Life Long Leadership Training

Plan to spend the rest of your life learning to be a better leader.

  • Read books on leadership.  Always have a book going on leadership.  Always.  Read new stuff.  Read old stuff.  Read biographies.  Read about non-profit leadership.  Read about for-profit leadership.  (If leadership skills help to make companies money, shouldn’t we use those same skills to make, humanly speaking, disciples?) 
  • Read books on organizations.  Organizational theory is the other half of leadership theory.  Organizations are what leaders lead.  Never, ever apologize for thinking about your congregation as a corporation!  (See I Corinthians 12:27)
  • Attend leadership conferences and training events.  Make sure that these are at the top of your continuing education agenda, especially if you are at the beginning of your ministry.
  • Seek feedback from your congregation and its other leaders.  Make sure that you have open dialogue with your congregation about how you are or are not functioning as a leader.  Since they are the led, they will know best how you are doing as leader.  Never fear feedback.  Lay people have tons to teach the pastor.  Listening is a big part of leadership!

Key Pinch Point

There are two key areas that pinch pastors.  If they are not addressed, they will pinch you right out of the ministry.

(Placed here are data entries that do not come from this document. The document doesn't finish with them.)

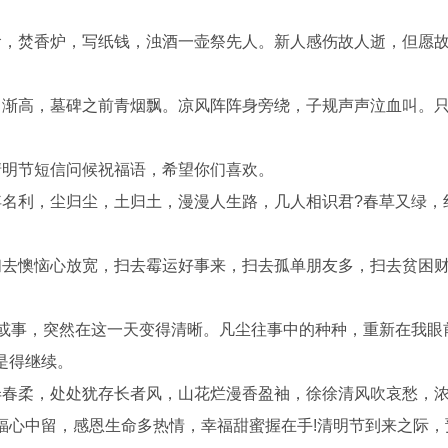
食，焚香炉，写纸钱，浊酒一壶祭先人。新人感伤故人逝，但愿
日渐高，墓碑之前青烟飘。凉风阵阵身旁绕，子规声声泣血叫。
清明节短信问候祝福语，希望你们喜欢。
浮名利，尘归尘，土归土，漫漫人生路，几人相识君?春草又绿，
扫去懊恼心放宽，扫去霉运好事来，扫去孤单朋友多，扫去贫困
人或事，突然在这一天变得清晰。凡尘往事中的种种，重新在我眼
是得继续。
弄春柔，处处犹存长者风，山花烂漫香盈袖，徐徐清风吹哀愁，
福心中留，感恩生命多热情，幸福甜蜜握在手!清明节到来之际，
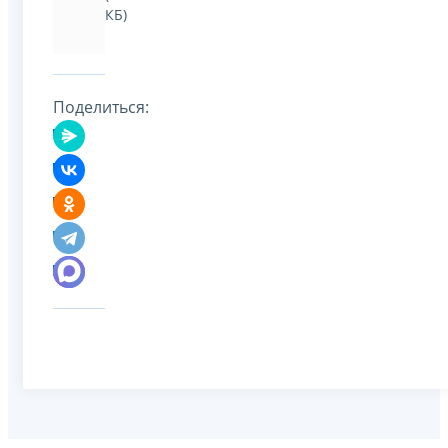
КБ)
Поделиться:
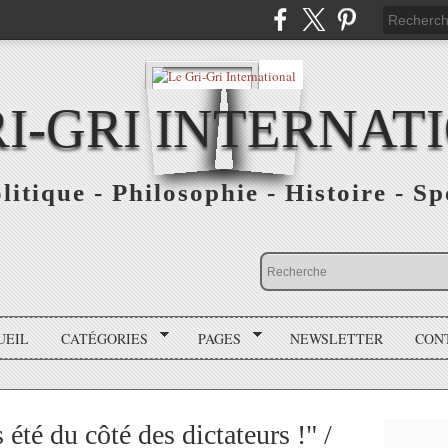
RI-GRI INTERNAT
olitique - Philosophie - Histoire - S
UEIL
CATÉGORIES
PAGES
NEWSLETTER
CON
été du côté des dictateurs !" /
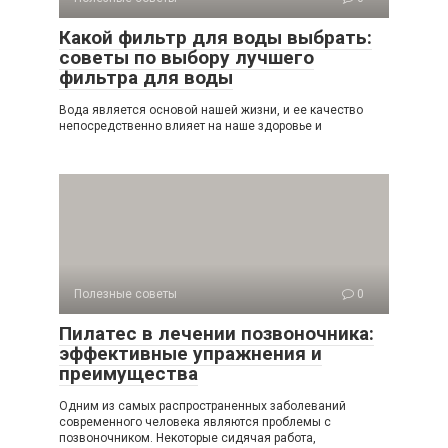
Какой фильтр для воды выбрать:
советы по выбору лучшего
фильтра для воды
Вода является основой нашей жизни, и ее качество
непосредственно влияет на наше здоровье и
Полезные советы
0
Пилатес в лечении позвоночника:
эффективные упражнения и
преимущества
Одним из самых распространенных заболеваний
современного человека являются проблемы с
позвоночником. Некоторые сидячая работа,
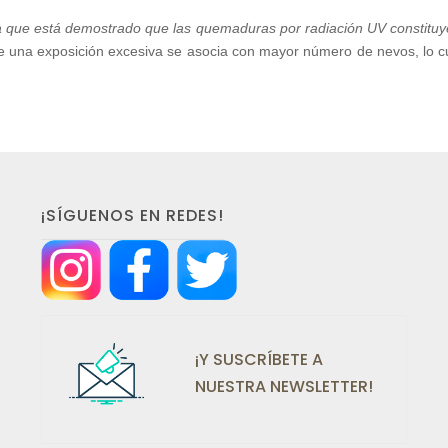
a que está demostrado que las quemaduras por radiación UV constituyen
una exposición excesiva se asocia con mayor número de nevos, lo cual
¡SÍGUENOS EN REDES!
¡Y SUSCRÍBETE A
NUESTRA NEWSLETTER!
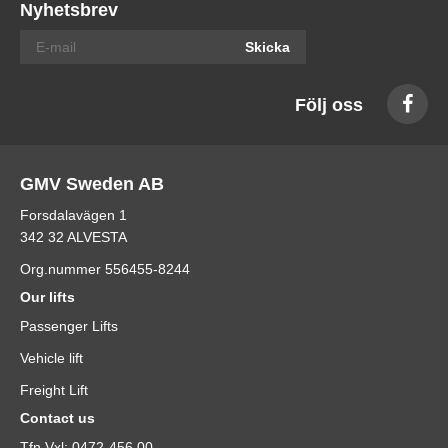
Nyhetsbrev
Skicka
Följ oss
GMV Sweden AB
Forsdalavägen 1
342 32 ALVESTA
Org.nummer 556455-8244
Our lifts
Passenger Lifts
Vehicle lift
Freight Lift
Contact us
Tfn Vxl: 0472-456 00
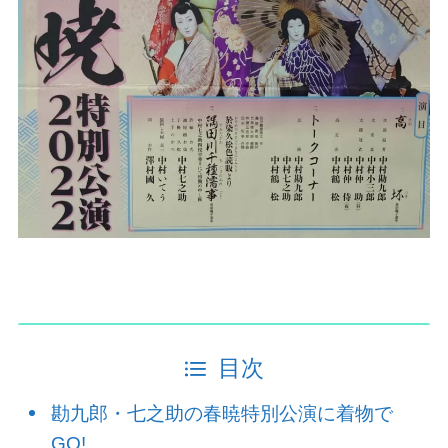
目次
勘九郎・七之助の春暁特別公演に着物で
GO!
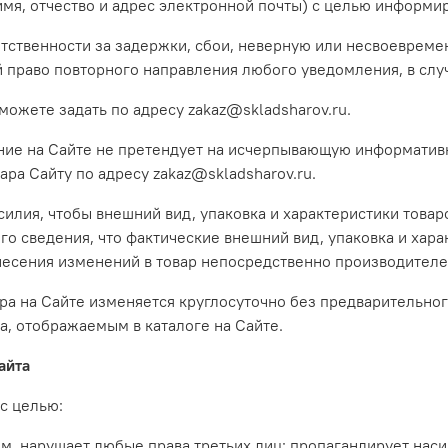
мя, отчество и адрес электронной почты) с целью информир
ветственности за задержки, сбои, неверную или несвоевреме
й право повторного направления любого уведомления, в слу
ожете задать по адресу zakaz@skladsharov.ru.
ание на Сайте не претендует на исчерпывающую информатив
ра Сайту по адресу zakaz@skladsharov.ru.
усилия, чтобы внешний вид, упаковка и характеристики това
о сведения, что фактические внешний вид, упаковка и харак
 внесения изменений в товар непосредственно производителе
ара на Сайте изменяется круглосуточно без предварительно
а, отображаемым в каталоге на Сайте.
айта
 с целью:
ным, нарушает любые права третьих лиц; пропагандирует нас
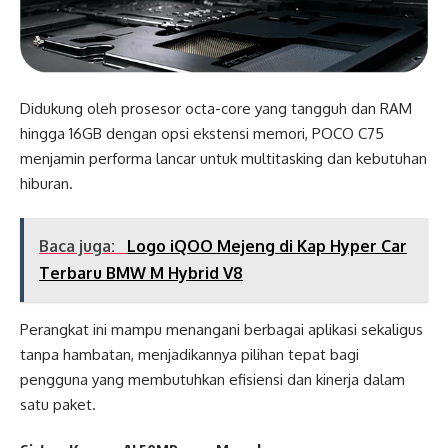
Didukung oleh prosesor octa-core yang tangguh dan RAM
hingga 16GB dengan opsi ekstensi memori, POCO C75
menjamin performa lancar untuk multitasking dan kebutuhan
hiburan.
Baca juga:
Logo iQOO Mejeng di Kap Hyper Car
Terbaru BMW M Hybrid V8
Perangkat ini mampu menangani berbagai aplikasi sekaligus
tanpa hambatan, menjadikannya pilihan tepat bagi
pengguna yang membutuhkan efisiensi dan kinerja dalam
satu paket.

One area is moral failure.  That has been addressed in previous posts.

The other area is leadership.  If you desire a joyful pastorate of significance, learn leadership.

For Further Reading:

  • Follow Me, Willow Creek Association
  • A Contrarian’s Guide to Leadership, Stephen Sample
  • Built to Last, Good to Great, and How the Mighty Fall, Jim Collins
  • W. Edwards Deming, read most anything by him.